** Text under study follows **
Former British Rail North Sea Ferry

St Edmund was a turbine screw car ferry built for British Rail (BR) in the early 1970s. She saw service during the Falklands War and was later used in the Mediterranean.

== British Rail service ==
St Edmund was christened on 14 November 1973 by Caroline Marsh, wife of the then British Railways Board Director Richard Marsh, and launched at Cammell Laird in Birkenhead. She was due to be launched the previous day, but due to bad weather the ceremony was postponed.

St Edmund underwent sea trials after completetion and in December 1974, she was brought into BR service at Parkeston Quay in Harwich by BR's subsidiary Passtruck (Shipping) Co. Ltd. of London, under the Sealink brand, on the Harwich to Hook of Holland route. She operated on this route until May 1982 when she was requisitioned by the Ministry of Defence.
** End of Text under study **
** Source data follows **
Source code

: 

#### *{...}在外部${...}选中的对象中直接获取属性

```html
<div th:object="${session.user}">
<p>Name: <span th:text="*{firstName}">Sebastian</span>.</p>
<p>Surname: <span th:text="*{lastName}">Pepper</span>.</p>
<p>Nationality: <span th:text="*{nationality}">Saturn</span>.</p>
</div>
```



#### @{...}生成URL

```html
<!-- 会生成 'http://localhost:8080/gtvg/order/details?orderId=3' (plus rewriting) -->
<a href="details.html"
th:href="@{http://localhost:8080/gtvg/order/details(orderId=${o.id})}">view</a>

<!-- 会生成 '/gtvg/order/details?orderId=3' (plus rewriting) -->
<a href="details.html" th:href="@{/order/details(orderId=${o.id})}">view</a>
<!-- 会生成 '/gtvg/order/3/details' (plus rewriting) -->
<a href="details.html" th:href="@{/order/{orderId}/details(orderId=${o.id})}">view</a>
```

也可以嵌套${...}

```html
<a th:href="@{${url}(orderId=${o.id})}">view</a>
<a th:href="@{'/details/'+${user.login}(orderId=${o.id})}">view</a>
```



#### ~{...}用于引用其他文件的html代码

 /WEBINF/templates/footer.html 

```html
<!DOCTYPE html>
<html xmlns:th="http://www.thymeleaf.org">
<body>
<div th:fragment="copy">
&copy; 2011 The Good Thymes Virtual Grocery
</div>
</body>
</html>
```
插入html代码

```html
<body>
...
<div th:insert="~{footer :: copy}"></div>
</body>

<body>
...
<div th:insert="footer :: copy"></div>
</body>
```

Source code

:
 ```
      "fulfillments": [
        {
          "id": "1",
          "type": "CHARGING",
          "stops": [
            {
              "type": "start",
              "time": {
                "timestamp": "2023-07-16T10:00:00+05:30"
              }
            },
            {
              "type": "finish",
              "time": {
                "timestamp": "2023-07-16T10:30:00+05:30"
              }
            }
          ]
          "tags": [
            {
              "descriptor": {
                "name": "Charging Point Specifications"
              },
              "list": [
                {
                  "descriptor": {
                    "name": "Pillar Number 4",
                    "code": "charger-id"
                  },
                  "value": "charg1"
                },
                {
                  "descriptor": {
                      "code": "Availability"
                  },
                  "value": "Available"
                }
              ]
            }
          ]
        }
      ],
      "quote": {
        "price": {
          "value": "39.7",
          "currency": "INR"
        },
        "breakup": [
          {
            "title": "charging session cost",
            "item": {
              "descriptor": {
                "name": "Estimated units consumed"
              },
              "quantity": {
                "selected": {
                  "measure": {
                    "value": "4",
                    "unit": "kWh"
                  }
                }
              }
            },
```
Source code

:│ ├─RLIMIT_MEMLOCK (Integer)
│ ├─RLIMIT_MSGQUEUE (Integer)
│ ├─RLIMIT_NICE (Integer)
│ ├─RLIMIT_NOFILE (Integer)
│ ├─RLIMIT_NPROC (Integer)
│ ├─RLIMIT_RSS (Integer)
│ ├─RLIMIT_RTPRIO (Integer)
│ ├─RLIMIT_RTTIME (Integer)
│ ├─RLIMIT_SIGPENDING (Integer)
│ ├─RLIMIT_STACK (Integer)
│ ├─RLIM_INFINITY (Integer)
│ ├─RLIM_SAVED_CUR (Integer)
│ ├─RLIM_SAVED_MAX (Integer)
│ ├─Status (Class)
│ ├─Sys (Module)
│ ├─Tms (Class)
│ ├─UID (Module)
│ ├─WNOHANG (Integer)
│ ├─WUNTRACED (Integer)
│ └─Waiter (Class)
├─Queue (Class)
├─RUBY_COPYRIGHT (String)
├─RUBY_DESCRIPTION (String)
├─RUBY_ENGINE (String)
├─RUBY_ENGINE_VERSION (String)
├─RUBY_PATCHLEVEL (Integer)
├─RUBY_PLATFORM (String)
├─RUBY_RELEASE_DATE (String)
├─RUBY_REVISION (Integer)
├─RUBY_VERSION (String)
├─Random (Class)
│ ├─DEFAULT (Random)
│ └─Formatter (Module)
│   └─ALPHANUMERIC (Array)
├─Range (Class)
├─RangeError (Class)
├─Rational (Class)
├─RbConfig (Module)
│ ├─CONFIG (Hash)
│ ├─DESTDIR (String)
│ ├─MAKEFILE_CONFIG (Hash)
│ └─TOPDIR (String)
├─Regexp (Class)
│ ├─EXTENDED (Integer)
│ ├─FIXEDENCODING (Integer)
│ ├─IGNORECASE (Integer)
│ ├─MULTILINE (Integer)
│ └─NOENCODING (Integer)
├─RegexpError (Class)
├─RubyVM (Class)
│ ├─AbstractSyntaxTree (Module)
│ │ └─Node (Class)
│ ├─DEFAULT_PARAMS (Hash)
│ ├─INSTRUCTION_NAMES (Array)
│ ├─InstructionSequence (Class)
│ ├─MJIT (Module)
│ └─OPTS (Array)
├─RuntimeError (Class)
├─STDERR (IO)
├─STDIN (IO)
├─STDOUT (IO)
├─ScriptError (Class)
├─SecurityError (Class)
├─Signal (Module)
** End of Source data **
Task statement:
Answer these questions from the text on the St Edmund ferry:
1. Who christened St Edmund?
2. Which route did she serve under the Sealink brand?
3. In what month and year was she requisitioned by the Ministry of Defence?

The answer:
1. Caroline Marsh, wife of the then British Railways Board Director Richard Marsh.
2. The Harwich to Hook of Holland route.
3. May 1982.